REQUEST ▸ What you print should match the entries exactly, only without the pictures.

ENTRIES SUPPLIED ▸
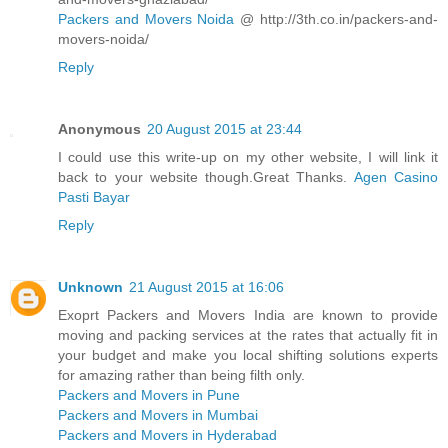
Packers and Movers Noida
@ http://3th.co.in/packers-and-
movers-noida/
Reply
Anonymous
20 August 2015 at 23:44
I could use this write-up on my other website, I will link it
back to your website though.Great Thanks.
Agen Casino
Pasti Bayar
Reply
Unknown
21 August 2015 at 16:06
Exoprt Packers and Movers India are known to provide
moving and packing services at the rates that actually fit in
your budget and make you local shifting solutions experts
for amazing rather than being filth only.
Packers and Movers in Pune
Packers and Movers in Mumbai
Packers and Movers in Hyderabad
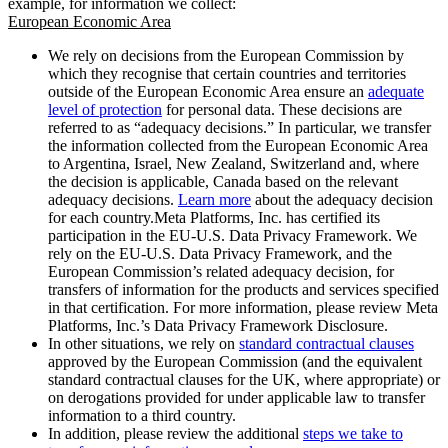
example, for information we collect:
European Economic Area
We rely on decisions from the European Commission by
which they recognise that certain countries and territories
outside of the European Economic Area ensure an
adequate
level of protection
for personal data. These decisions are
referred to as “adequacy decisions.” In particular, we transfer
the information collected from the European Economic Area
to Argentina, Israel, New Zealand, Switzerland and, where
the decision is applicable, Canada based on the relevant
adequacy decisions.
Learn more
about the adequacy decision
for each country.Meta Platforms, Inc. has certified its
participation in the EU-U.S. Data Privacy Framework. We
rely on the EU-U.S. Data Privacy Framework, and the
European Commission’s related adequacy decision, for
transfers of information for the products and services specified
in that certification. For more information, please review Meta
Platforms, Inc.’s Data Privacy Framework Disclosure.
In other situations, we rely on
standard contractual clauses
approved by the European Commission (and the equivalent
standard contractual clauses for the UK, where appropriate) or
on derogations provided for under applicable law to transfer
information to a third country.
In addition, please review the additional
steps we take to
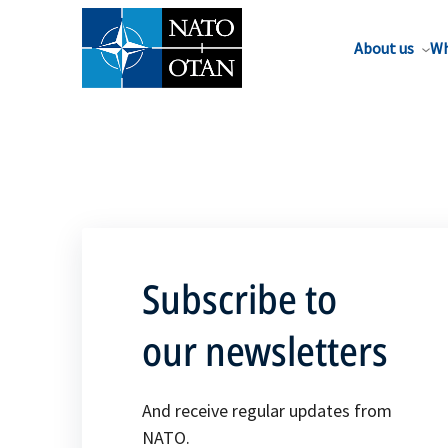
About us
Wh
Subscribe to
our newsletters
And receive regular updates from
NATO.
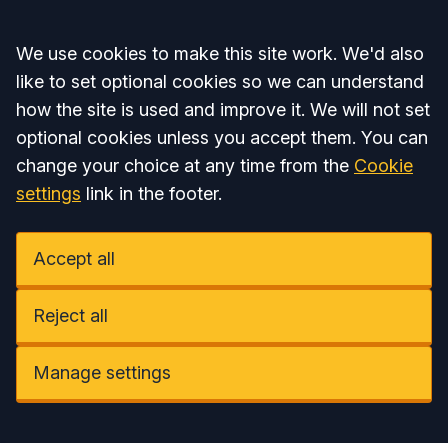
Accept all
We use cookies to make this site work. We'd also
like to set optional cookies so we can understand
how the site is used and improve it. We will not set
optional cookies unless you accept them. You can
change your choice at any time from the
Cookie
settings
link in the footer.
Accept all
Reject all
Manage settings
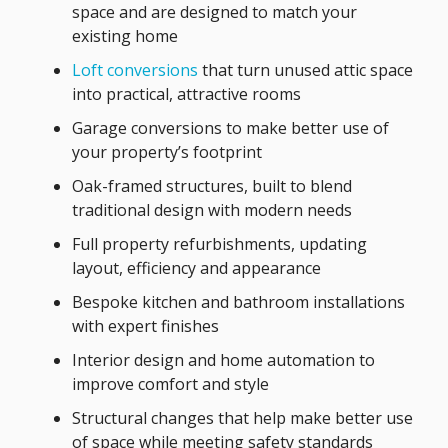
space and are designed to match your
existing home
Loft conversions
that turn unused attic space
into practical, attractive rooms
Garage conversions to make better use of
your property’s footprint
Oak-framed structures, built to blend
traditional design with modern needs
Full property refurbishments, updating
layout, efficiency and appearance
Bespoke kitchen and bathroom installations
with expert finishes
Interior design and home automation to
improve comfort and style
Structural changes that help make better use
of space while meeting safety standards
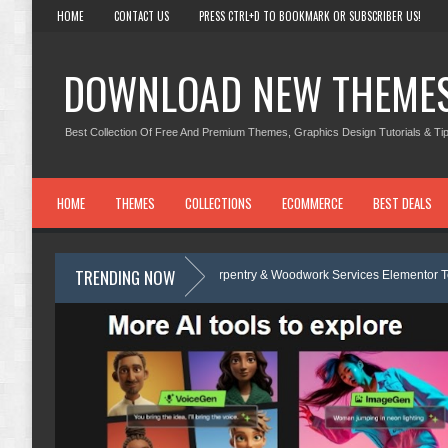
HOME
CONTACT US
PRESS CTRL+D TO BOOKMARK OR SUBSCRIBER US!
DOWNLOAD NEW THEME
Best Collection Of Free And Premium Themes, Graphics Design Tutorials & Tip
HOME
THEMES
COLLECTIONS
ECOMMERCE
BEST DEALS
TRENDING NOW
Carpentra – Carpentry & Woodwork Services Elementor Template Kit Revi
te Review
Ecoyard - Landscaping & Lawn Care Services Elementor Tem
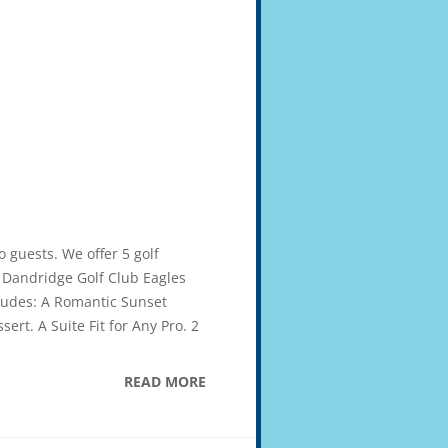
wo guests. We offer 5 golf
ub Dandridge Golf Club Eagles
cludes: A Romantic Sunset
ert. A Suite Fit for Any Pro. 2
READ MORE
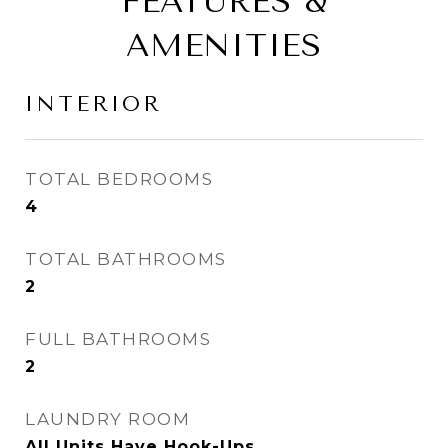
FEATURES &
AMENITIES
INTERIOR
TOTAL BEDROOMS
4
TOTAL BATHROOMS
2
FULL BATHROOMS
2
LAUNDRY ROOM
All Units Have Hook-Ups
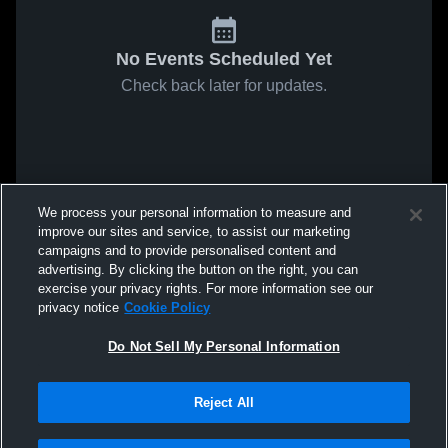
No Events Scheduled Yet
Check back later for updates.
We process your personal information to measure and
improve our sites and service, to assist our marketing
campaigns and to provide personalised content and
advertising. By clicking the button on the right, you can
exercise your privacy rights. For more information see our
privacy notice
Cookie Policy
Do Not Sell My Personal Information
Reject All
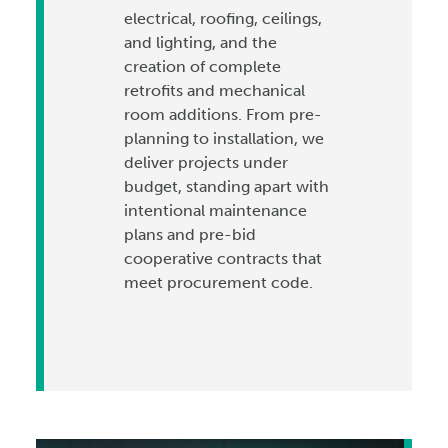
electrical, roofing, ceilings,
and lighting, and the
creation of complete
retrofits and mechanical
room additions. From pre-
planning to installation, we
deliver projects under
budget, standing apart with
intentional maintenance
plans and pre-bid
cooperative contracts that
meet procurement code.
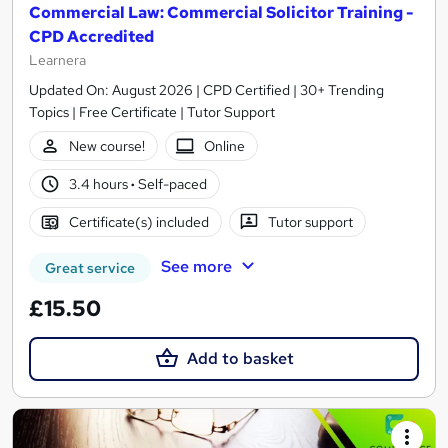
Commercial Law: Commercial Solicitor Training -
CPD Accredited
Learnera
Updated On: August 2026 | CPD Certified | 30+ Trending
Topics | Free Certificate | Tutor Support
New course!
Online
3.4 hours
·
Self-paced
Certificate(s) included
Tutor support
See more
Great service
£15.50
Add to basket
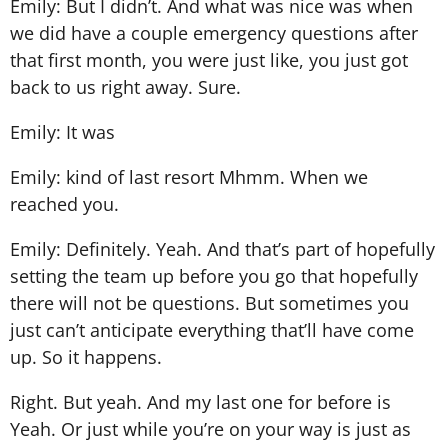
Emily: But I didn’t. And what was nice was when
we did have a couple emergency questions after
that first month, you were just like, you just got
back to us right away. Sure.
Emily: It was
Emily: kind of last resort Mhmm. When we
reached you.
Emily: Definitely. Yeah. And that’s part of hopefully
setting the team up before you go that hopefully
there will not be questions. But sometimes you
just can’t anticipate everything that’ll have come
up. So it happens.
Right. But yeah. And my last one for before is
Yeah. Or just while you’re on your way is just as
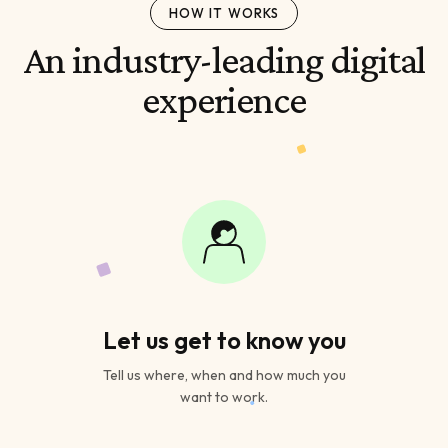
HOW IT WORKS
An industry-leading digital
experience
Let us get to know you
Tell us where, when and how much you
want to work.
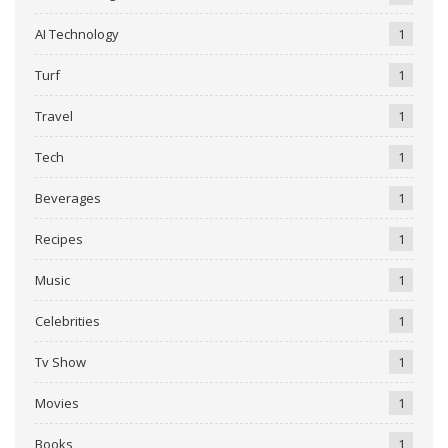
AI Technology
1
Turf
1
Travel
1
Tech
1
Beverages
1
Recipes
1
Music
1
Celebrities
1
Tv Show
1
Movies
1
Books
1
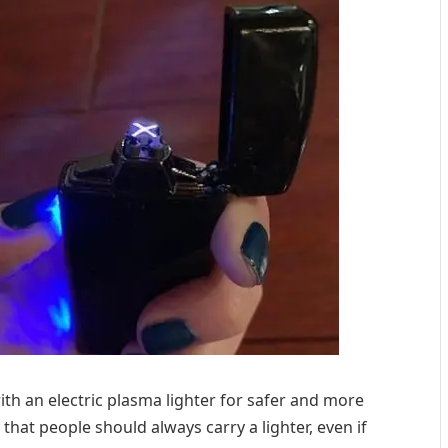
with an electric plasma lighter for safer and more
 that people should always carry a lighter, even if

WRITTEN SOLUTION ▸
Packers and Movers Noida
@ http://3th.co.in/packers-and-
movers-noida/
Reply
Anonymous
20 August 2015 at 23:44
I could use this write-up on my other website, I will link it
back to your website though.Great Thanks.
Agen Casino
Pasti Bayar
Reply
Unknown
21 August 2015 at 16:06
Exoprt Packers and Movers India are known to provide
moving and packing services at the rates that actually fit in
your budget and make you local shifting solutions experts
for amazing rather than being filth only.
Packers and Movers in Pune
Packers and Movers in Mumbai
Packers and Movers in Hyderabad
example, for information we collect:
European Economic Area
We rely on decisions from the European Commission by
which they recognise that certain countries and territories
outside of the European Economic Area ensure an
adequate
level of protection
for personal data. These decisions are
referred to as “adequacy decisions.” In particular, we transfer
the information collected from the European Economic Area
to Argentina, Israel, New Zealand, Switzerland and, where
the decision is applicable, Canada based on the relevant
adequacy decisions.
Learn more
about the adequacy decision
for each country.Meta Platforms, Inc. has certified its
participation in the EU-U.S. Data Privacy Framework. We
rely on the EU-U.S. Data Privacy Framework, and the
European Commission’s related adequacy decision, for
transfers of information for the products and services specified
in that certification. For more information, please review Meta
Platforms, Inc.’s Data Privacy Framework Disclosure.
In other situations, we rely on
standard contractual clauses
approved by the European Commission (and the equivalent
standard contractual clauses for the UK, where appropriate) or
on derogations provided for under applicable law to transfer
information to a third country.
In addition, please review the additional
steps we take to
About us
Wh
Subscribe to
our newsletters
And receive regular updates from
NATO.
Accept all
We use cookies to make this site work. We'd also
like to set optional cookies so we can understand
how the site is used and improve it. We will not set
optional cookies unless you accept them. You can
change your choice at any time from the
Cookie
settings
link in the footer.
Accept all
Reject all
Manage settings
space and are designed to match your
existing home
Loft conversions
that turn unused attic space
into practical, attractive rooms
Garage conversions to make better use of
your property’s footprint
Oak-framed structures, built to blend
traditional design with modern needs
Full property refurbishments, updating
layout, efficiency and appearance
Bespoke kitchen and bathroom installations
with expert finishes
Interior design and home automation to
improve comfort and style
Structural changes that help make better use
of space while meeting safety standards
HOME
CONTACT US
PRESS CTRL+D TO BOOKMARK OR SUBSCRIBER US!
DOWNLOAD NEW THEME
Best Collection Of Free And Premium Themes, Graphics Design Tutorials & Tip
HOME
THEMES
COLLECTIONS
ECOMMERCE
BEST DEALS
TRENDING NOW
Carpentra – Carpentry & Woodwork Services Elementor Template Kit Revi
te Review
Ecoyard - Landscaping & Lawn Care Services Elementor Tem
wo guests. We offer 5 golf
ub Dandridge Golf Club Eagles
cludes: A Romantic Sunset
ert. A Suite Fit for Any Pro. 2
READ MORE
FEATURES &
AMENITIES
INTERIOR
TOTAL BEDROOMS
4
TOTAL BATHROOMS
2
FULL BATHROOMS
2
LAUNDRY ROOM
All Units Have Hook-Ups
No Events Scheduled Yet
Check back later for updates.
We process your personal information to measure and
improve our sites and service, to assist our marketing
campaigns and to provide personalised content and
advertising. By clicking the button on the right, you can
exercise your privacy rights. For more information see our
privacy notice
Cookie Policy
Do Not Sell My Personal Information
Reject All
electrical, roofing, ceilings,
and lighting, and the
creation of complete
retrofits and mechanical
room additions. From pre-
planning to installation, we
deliver projects under
budget, standing apart with
intentional maintenance
plans and pre-bid
cooperative contracts that
meet procurement code.
Commercial Law: Commercial Solicitor Training -
CPD Accredited
Learnera
Updated On: August 2026 | CPD Certified | 30+ Trending
Topics | Free Certificate | Tutor Support
New course!
Online
3.4 hours
·
Self-paced
Certificate(s) included
Tutor support
See more
Great service
£15.50
Add to basket
Emily: But I didn’t. And what was nice was when
we did have a couple emergency questions after
that first month, you were just like, you just got
back to us right away. Sure.
Emily: It was
Emily: kind of last resort Mhmm. When we
reached you.
Emily: Definitely. Yeah. And that’s part of hopefully
setting the team up before you go that hopefully
there will not be questions. But sometimes you
just can’t anticipate everything that’ll have come
up. So it happens.
Right. But yeah. And my last one for before is
Yeah. Or just while you’re on your way is just as
HOW IT WORKS
An industry-leading digital
experience
Let us get to know you
Tell us where, when and how much you
want to work.
AI Technology
1
Turf
1
Travel
1
Tech
1
Beverages
1
Recipes
1
Music
1
Celebrities
1
Tv Show
1
Movies
1
Books
1
with an electric plasma lighter for safer and more
 that people should always carry a lighter, even if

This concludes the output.